Mercutio brings up a good point that a lot of seem to forget. 
Training your dog to use his/her brain can make them VERY tired.


----------



## easilva

So much great advice! We'll have to move out of our current apartment first (no pets allowed) and now you've provided us with a lot of great suggestions that will help us choose the best possible environment/neighborhood for our new best friend! Thanks everyone!


----------



## cloquinn

I'm a little late to the party, but I wanted to remark on the running. We run with our V 4-5 times a week, up to about 10 miles for long runs (I don't like him to go further than that). He did great with the running in all temps, just about, until he was about 4 years old. We didn't start running distances with him until he was about 18 months. Now, we cannot take him for a run if it is over 75 degrees. After talking with his breeder, that's a pretty common thing. Now we get up early for those long runs and try to get home before it gets warm. Always take water with you for them and check their paw pads often, especially in the beginning. Rex once ran until his paw pads were bleeding but he wants so bad to keep us happy, he continued to run. I carried him for the next 2 days since he couldn't walk at all. If they're panting heavily, stop until the cool down and offer water. It can mess up your training schedule, I know, but it can really mess up the dog if they overheat. Remember that the dog cools himself down through his paw pads and through panting. His paw pads will likely be hot if your running on pavement, so that leaves him only with panting. Their tongues swell when they're hot, so if it's very wide and hanging out very far, stop until they cool down. If they lay down during your run, wait until they're ready to continue.

Exercise data:
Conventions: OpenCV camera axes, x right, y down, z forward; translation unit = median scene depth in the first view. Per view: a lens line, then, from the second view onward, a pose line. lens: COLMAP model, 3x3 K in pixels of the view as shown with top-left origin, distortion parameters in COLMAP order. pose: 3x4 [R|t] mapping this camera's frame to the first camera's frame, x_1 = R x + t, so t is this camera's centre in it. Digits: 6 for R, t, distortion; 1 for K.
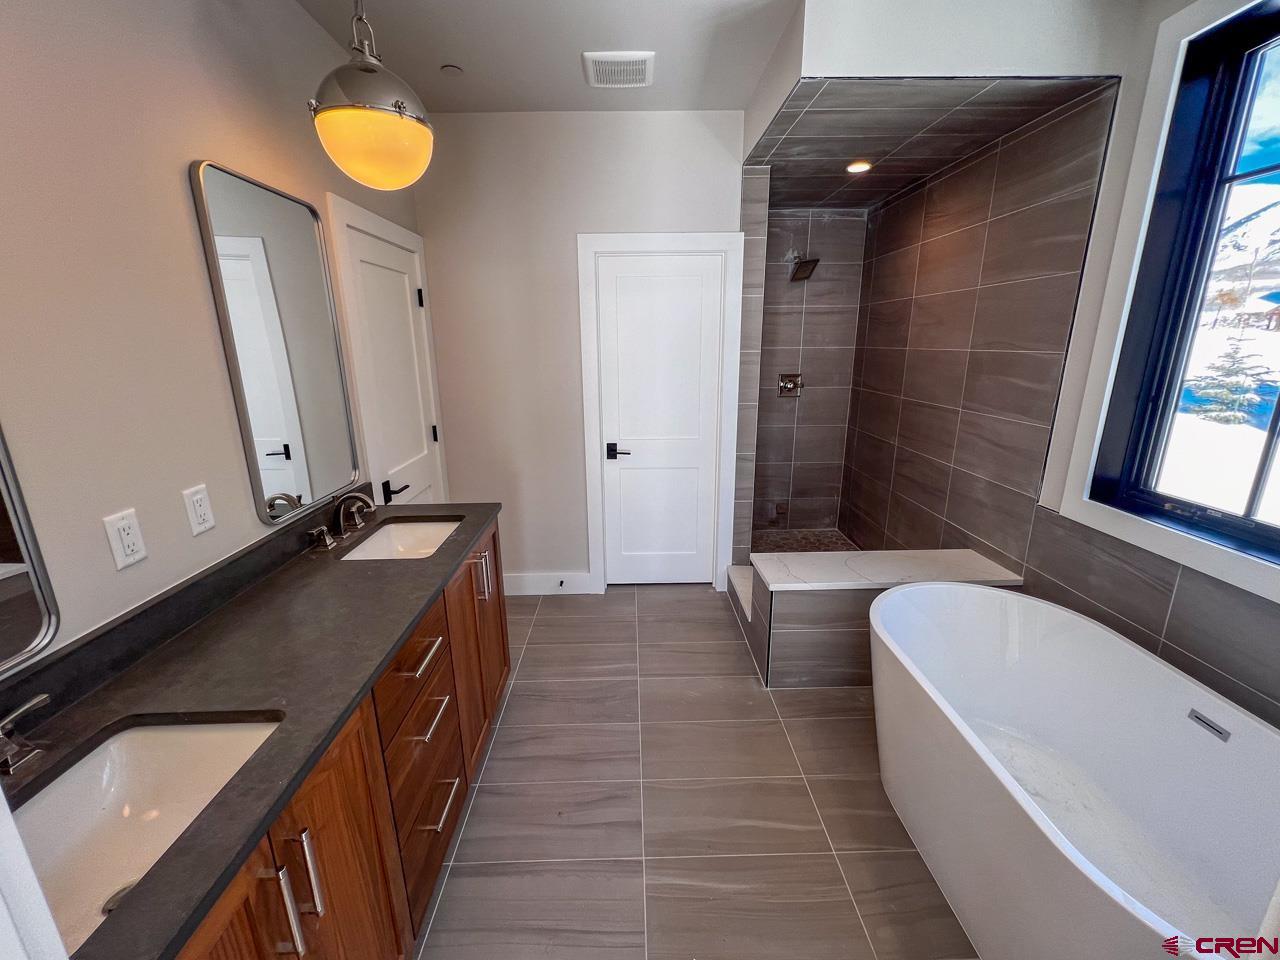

What to work on:
1. In the dog forum thread, why does running on pavement leave the dog with only panting to cool himself down? Answer in one to three sentences.
2. Please repeat the part of the dog forum thread starting at "Mercutio brings up" and ending at "friend! Thanks everyone!".
3. According to the dog forum thread, at about what age did cloquinn's dog start running distances?
The listing comes from a separate source.

Solutions to the exercise:
1. A dog cools himself through his paw pads and through panting. On pavement his paw pads will likely be hot, so panting is the only way left for him to cool down.

2.
Mercutio brings up a good point that a lot of seem to forget. 
Training your dog to use his/her brain can make them VERY tired.


----------



## easilva

So much great advice! We'll have to move out of our current apartment first (no pets allowed) and now you've provided us with a lot of great suggestions that will help us choose the best possible environment/neighborhood for our new best friend! Thanks everyone!

3. At about 18 months.